Results from this work help explain why capsaicin from hot peppers causes a burning sensation, but sweet peppers do not. The chemical compound in sweet peppers, called capsiate, has an oxygen where capsaicin has a nitrogen. This chemical difference, although small, determines how our heat sensor reacts. On the Scoville scale for chemicals, which measures pungency of spicy foods, capsiate has a rating of 16,000 Scoville heat units, while capsaicin comes in 10 times stronger.
The study also helps elucidate why humans are sensitive to capsaicin, but other species, such as birds, are insensitive. In fact, humans are the only species in the world that intentionally seek out the enjoyable pain of spiciness.
Capsaicin’s spiciness provides a protective element to pepper plants, but if this protection were extended to birds, it would stop birds from helping to spread its seeds. Birds have the same ion channel that we do, but there are small differences where capsaicin interacts, meaning that birds do not feel spiciness like we do.

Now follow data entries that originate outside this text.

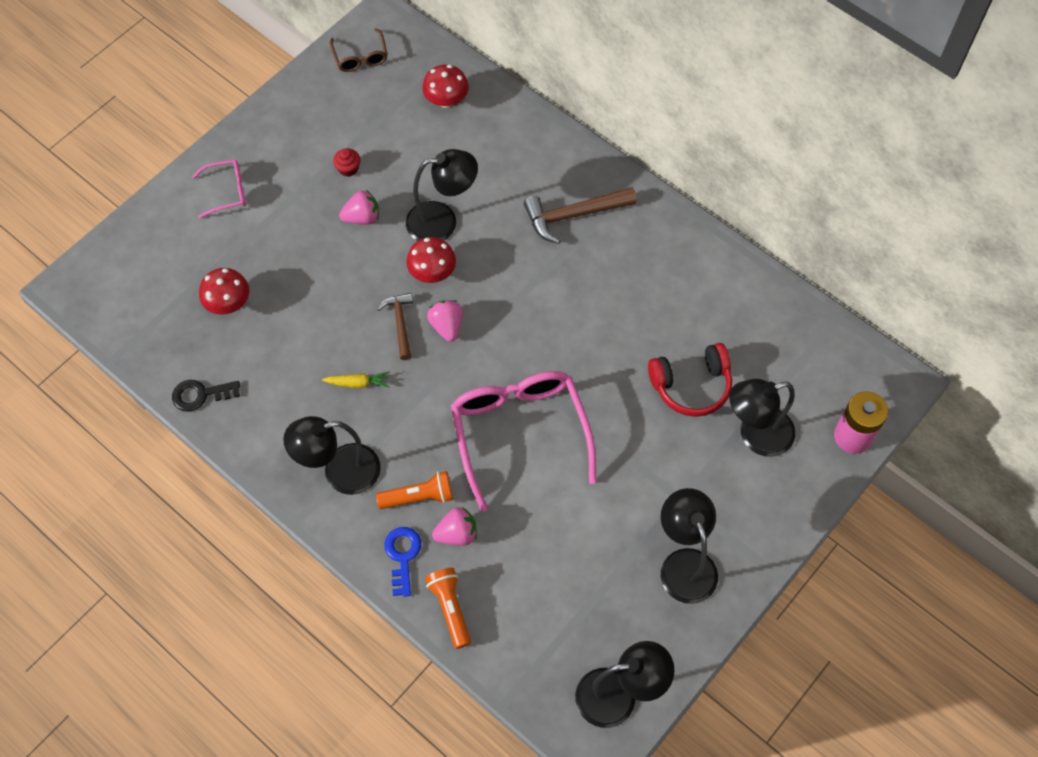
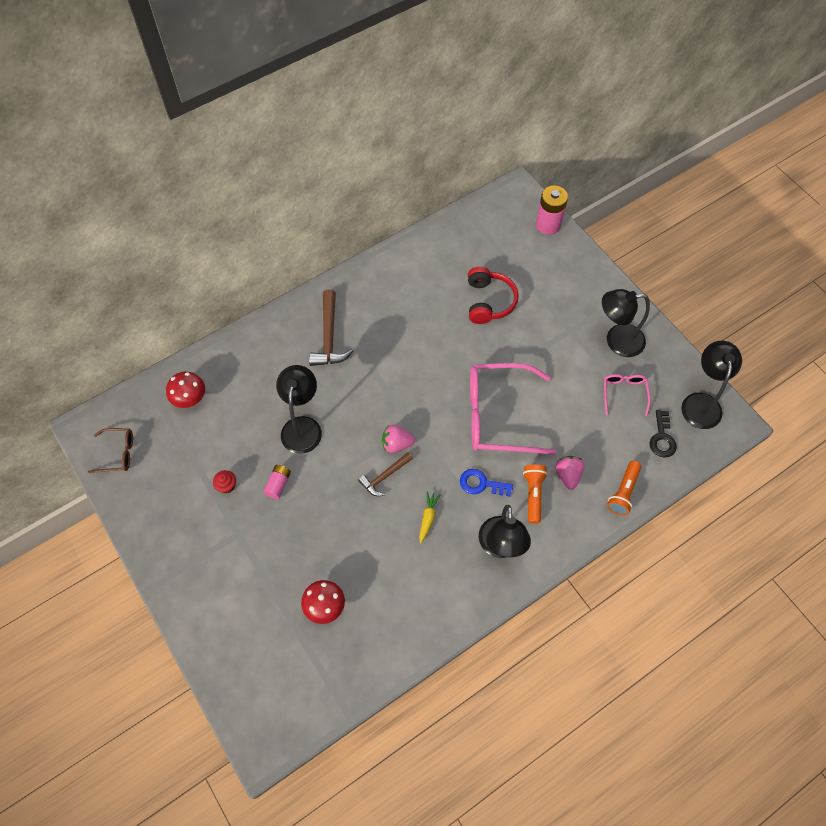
camera: 75 degrees left, 0 degrees up
black key [172,380,240,412] -> black key moved to [650,410,677,458]
pink glasses [192,160,246,218] -> pink glasses moved to [604,374,651,416]
pink strawberry [339,190,379,225] -> pink battery [263,465,291,499]
brown hammer [377,293,413,360] -> brown hammer turned 45 degrees counterclockwise [358,452,413,496]
blue key [384,527,421,597] -> blue key moved to [460,469,513,497]
red mushroom [406,237,456,283] -> none
orange flashlight [425,568,471,649] -> orange flashlight turned 60 degrees counterclockwise [607,461,641,516]
black lamp [729,379,795,457] -> none

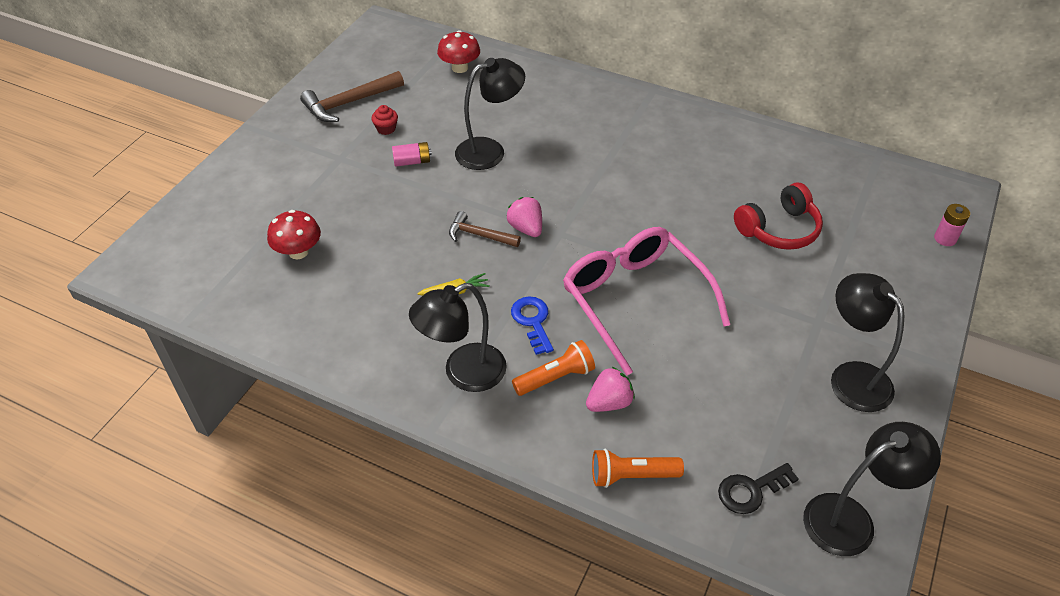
camera: 60 degrees right, 15 degrees down
brown glasses [88,428,133,473] -> none
brown hammer [309,289,353,366] -> brown hammer moved to [300,71,404,122]
pink battery [536,186,568,235] -> pink battery [934,204,970,246], size x0.58
pink glasses [604,374,651,416] -> none

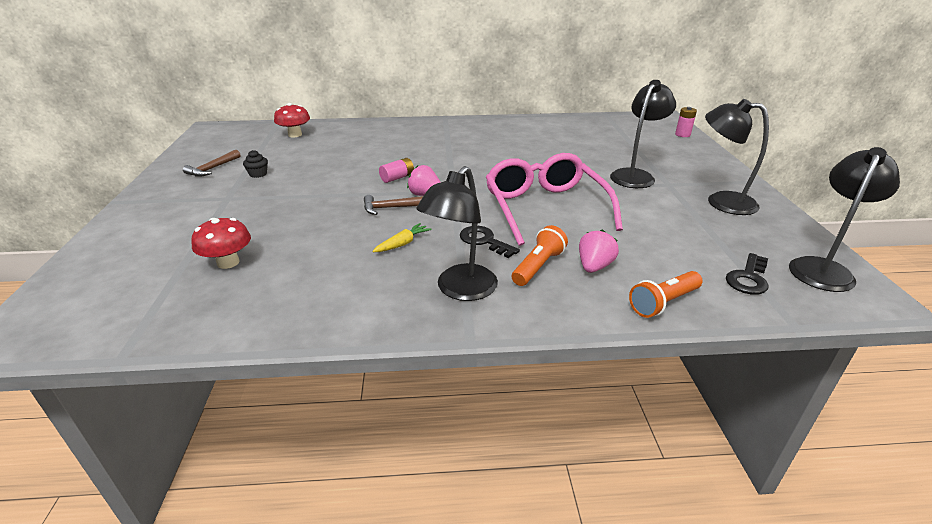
camera: 30 degrees left, 15 degrees down
brown hammer [300,71,404,122] -> brown hammer [183,149,241,177], size x0.63
red cupcake [371,105,398,135] -> black cupcake [243,150,268,178]
pink battery [392,142,432,167] -> pink battery moved to [379,158,414,183]
black lamp [455,58,525,170] -> black lamp moved to [610,80,676,188]
blue key [511,296,554,355] -> black key [460,226,520,258]
pink glasses [563,227,730,375] -> pink glasses turned 45 degrees clockwise [486,153,623,246]
red headphones [734,183,823,250] -> none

Ion channel dysfunction is related to diseases of the heart, brain, muscles and other essential components of our body, meaning that this work may help pave the way for more effective medications that treat a variety of ailments.
A number of drugs exert their effects by interacting with ion channels. The epilepsy medication carbamazepine (Tegretol) influences an ion channel in the brain, while the anti-arrhythmic drug flecainide (Tambocor) targets an ion channel in the heart. The commonly administered drug lidocaine (Lidoderm) behaves as an anesthetic by blocking a specific ion channel related to pain.
Structural modeling done in the Yarov-Yarovoy and Zheng labs, which is allowing us to visualize the ion channels as never before, is focused on developing new, effective drugs for ion channels like those already approved.
“Even though there are a lot of details that we still need to figure out, we start to see the picture, and this is the most beautiful thing to us,” Zheng said.